Vauxhall engineers have been testing the next-generation Corsa for months in Swedish Lapland, around 40km south of the Arctic Circle. Experts from the chassis control department have been using the harsh extremes of the environment to put the car through extensive chassis tuning programmes for balanced handling and comfort, as well as refining electronic stability, traction control and anti-lock brake systems on slippery surfaces – working in temperatures as low as minus 30 degrees Celsius. The control functions of the new Corsa must function reliably regardless of ice, snow, slush or asphalt, with any level of grip.
The new Corsa offers high levels of safety, comfort and driving dynamics, under the guidance of the test engineers who strike a balance between the ‘fun-to-drive’ qualities expected of the Vauxhall brand, with the limits and functionality set by the Electronic Stability Program (ESP) system. Vauxhall engineers will repeatedly lap the uniquely designed handling course – using both the oval and special surfaces – to continually optimise the control systems.
Testing with camouflaged cars began in Swedish Lapland last November.
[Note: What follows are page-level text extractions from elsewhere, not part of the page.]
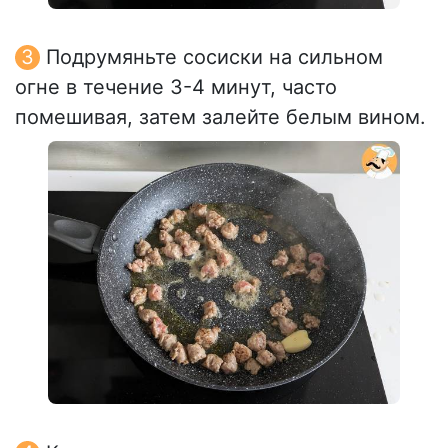
Подрумяньте сосиски на сильном
огне в течение 3-4 минут, часто
помешивая, затем залейте белым вином.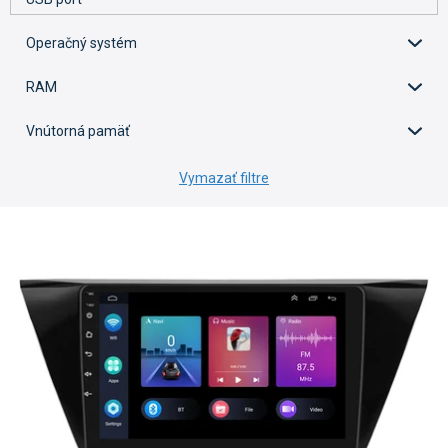
Operačný systém
RAM
Vnútorná pamäť
Vymazať filtre
V
ý
p
i
s
p
r
o
d
u
k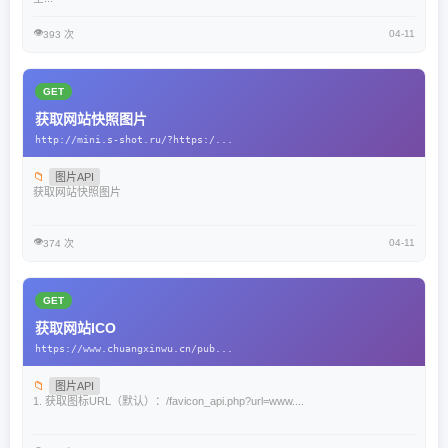
👁️
04-11
393 次
GET
获取网站快照图片
http://mini.s-shot.ru/?https:/...
📁
图片API
获取网站快照图片
👁️
04-11
374 次
GET
获取网站ICO
https://www.chuangxinwu.cn/pub...
📁
图片API
1. 获取图标URL（默认）：/favicon_api.php?url=www....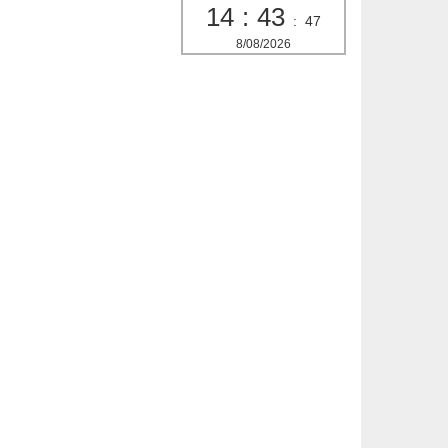
14
:
43
:
48
8/08/2026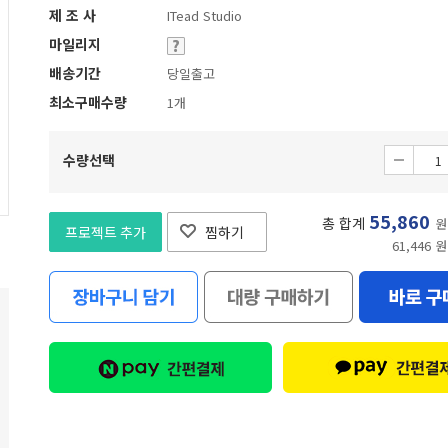
제 조 사
ITead Studio
마일리지
배송기간
당일출고
최소구매수량
1개
수량선택
55,860
총 합계
원
프로젝트 추가
찜하기
61,446 원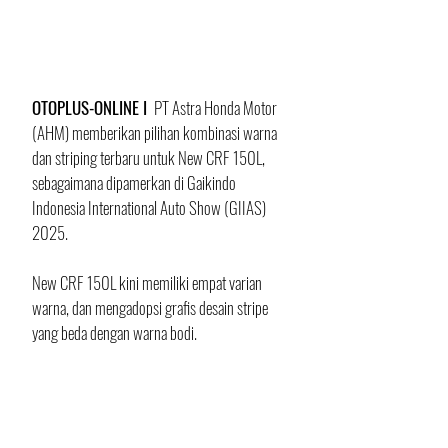
OTOPLUS-ONLINE I 
 PT Astra Honda Motor 
(AHM) memberikan pilihan kombinasi warna 
dan striping terbaru untuk New CRF 150L, 
sebagaimana dipamerkan di Gaikindo 
Indonesia International Auto Show (GIIAS) 
2025.
New CRF 150L kini memiliki empat varian 
warna, dan mengadopsi grafis desain stripe 
yang beda dengan warna bodi. 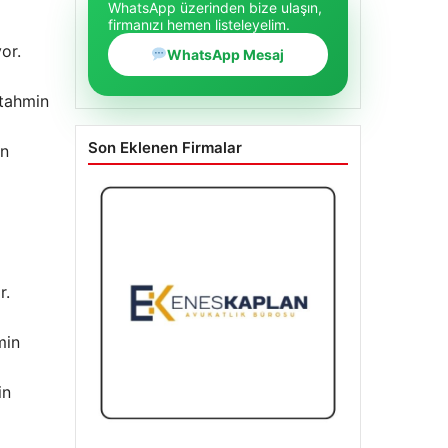
WhatsApp üzerinden bize ulaşın,
firmanızı hemen listeleyelim.
or.
WhatsApp Mesaj
 tahmin
Son Eklenen Firmalar
in
r.
min
in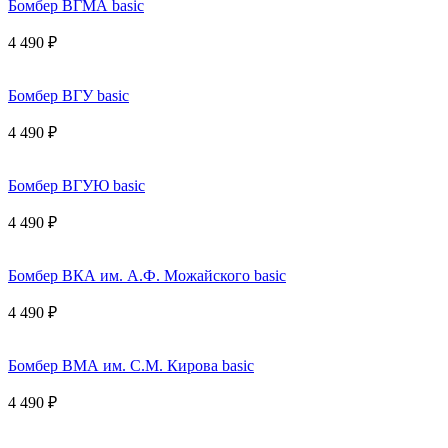
Бомбер ВГМА basic
4 490 ₽
Бомбер ВГУ basic
4 490 ₽
Бомбер ВГУЮ basic
4 490 ₽
Бомбер ВКА им. А.Ф. Можайского basic
4 490 ₽
Бомбер ВМА им. С.М. Кирова basic
4 490 ₽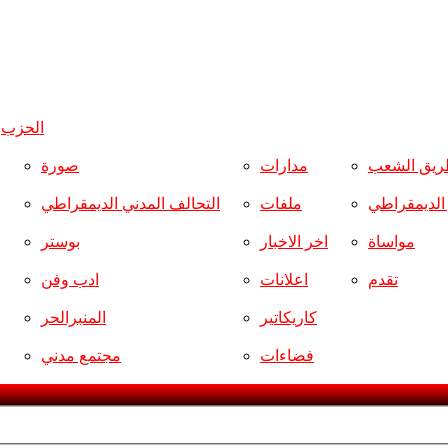
الحزب
و
ريق الشعب
مدارات
صورة
ر الديمقراطي
ملفات
التحالف المدني الديمقراطي
مواساة
اخر الاخبار
بوستر
تقدم
اعلانات
ادب وفن
كاريكاتير
المنبرالحر
فضاءات
مجتمع مدني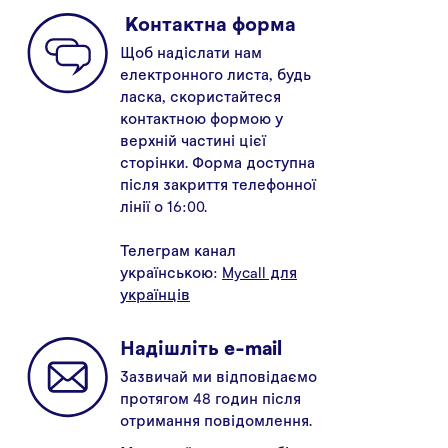
Служба підтримки користувачів
Kонтактна форма
Щоб надіслати нам
Звʼяжіться з нами
електронного листа, будь
ласка, скористайтеся
контактною формою у
верхній частині цієї
сторінки. Форма доступна
після закриття телефонної
лінії о 16:00.
Телеграм канал
українською:
Mycall для
українців
Надішліть e-mail
Зазвичай ми відповідаємо
протягом 48 годин після
отримання повідомлення.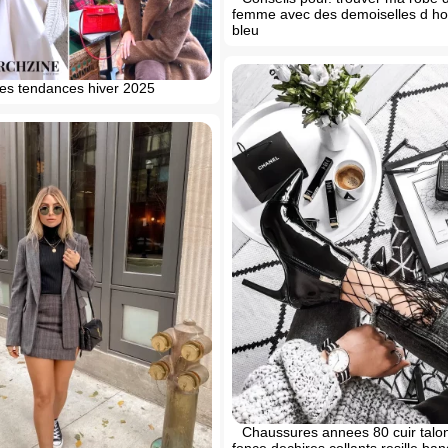
femme avec des demoiselles d h
bleu
es tendances hiver 2025
Chaussures annees 80 cuir talo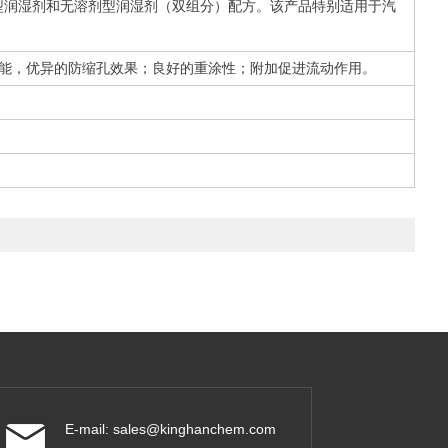
剂型润湿剂和无溶剂型润湿剂（双组分）配方。该产品特别适用于汽
能，优异的防缩孔效果；良好的重涂性；附加促进流动作用。
E-mail:
sales@kinghanchem.com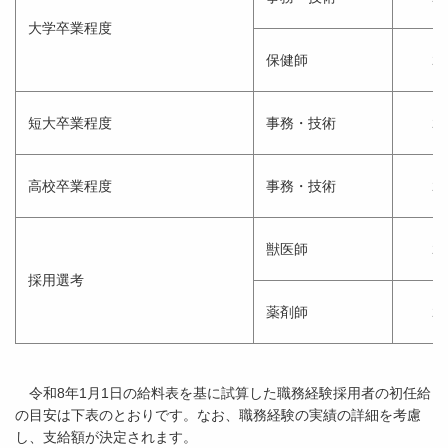
大学卒業程度
保健師
2
短大卒業程度
事務・技術
2
高校卒業程度
事務・技術
2
獣医師
2
採用選考
薬剤師
2
令和8年1月1日の給料表を基に試算した職務経験採用者の初任給
の目安は下表のとおりです。なお、職務経験の実績の詳細を考慮
し、支給額が決定されます。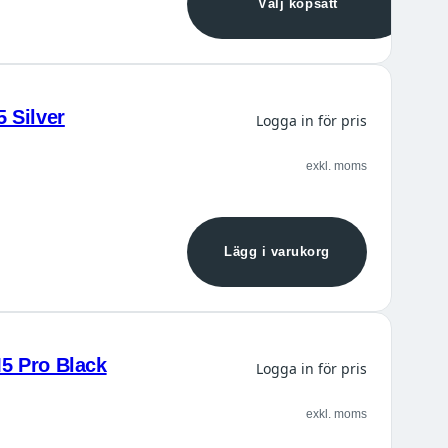
Välj köpsätt
 Silver
Logga in för pris
exkl. moms
Lägg i varukorg
5 Pro Black
Logga in för pris
exkl. moms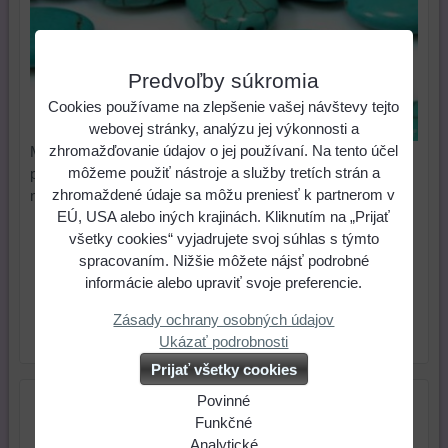
Predvoľby súkromia
Cookies používame na zlepšenie vašej návštevy tejto
webovej stránky, analýzu jej výkonnosti a
zhromažďovanie údajov o jej používaní. Na tento účel
Mramorové oválne korálky. Prírodný kameň - Mramor je
môžeme použiť nástroje a služby tretích strán a
prefarbovaný, takže štruktúra korálkov pôsobí ako pekná
zhromaždené údaje sa môžu preniesť k partnerom v
mozaika. Cena je za 7 ks.
EÚ, USA alebo iných krajinách. Kliknutím na „Prijať
2,08 €
Cena:
všetky cookies“ vyjadrujete svoj súhlas s týmto
spracovaním. Nižšie môžete nájsť podrobné
informácie alebo upraviť svoje preferencie.
ks
Do košíka
Zásady ochrany osobných údajov
Skladové číslo:
Ukázať podrobnosti
Dostupnosť:
Skladom
Prijať všetky cookies
Povinné
Naša
Funkčné
webová
Môžeme
Analytické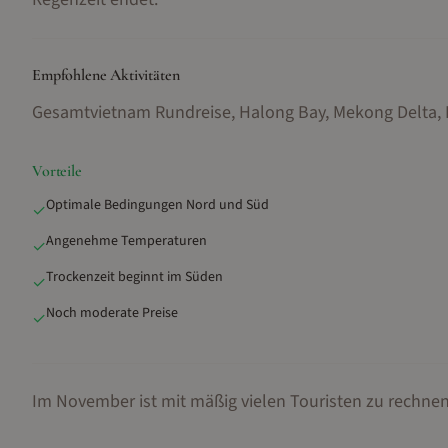
Empfohlene Aktivitäten
Gesamtvietnam Rundreise, Halong Bay, Mekong Delta,
Vorteile
Optimale Bedingungen Nord und Süd
✓
Angenehme Temperaturen
✓
Trockenzeit beginnt im Süden
✓
Noch moderate Preise
✓
Im November ist mit mäßig vielen Touristen zu rechne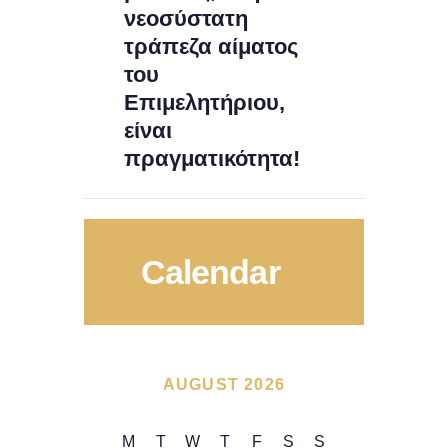
νεοσύστατη
τράπεζα αίματος
του
Επιμελητήριου,
είναι
πραγματικότητα!
Calendar
AUGUST 2026
M
T
W
T
F
S
S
From January to March, the ice on the frozen lakes was around one metre thick, so that the test cars, snow-ploughs and water sprinklers could drive on them. During the long polar nights, the engineers benefitted from the Vauxhall lighting technology, as customers will with the road-ready car.
The all-new Corsa has also undergone round-the-clock laboratory testing to check for electrical compatibility, as the new Vauxhall Corsa is packed with highly advanced electronic equipment.
The Corsa has also undergone round-the-clock laboratory testing to prove its electrical durability. The new model is equipped with a raft of highly advanced electrical systems, including the latest generation ESP and an all-new infotainment hub.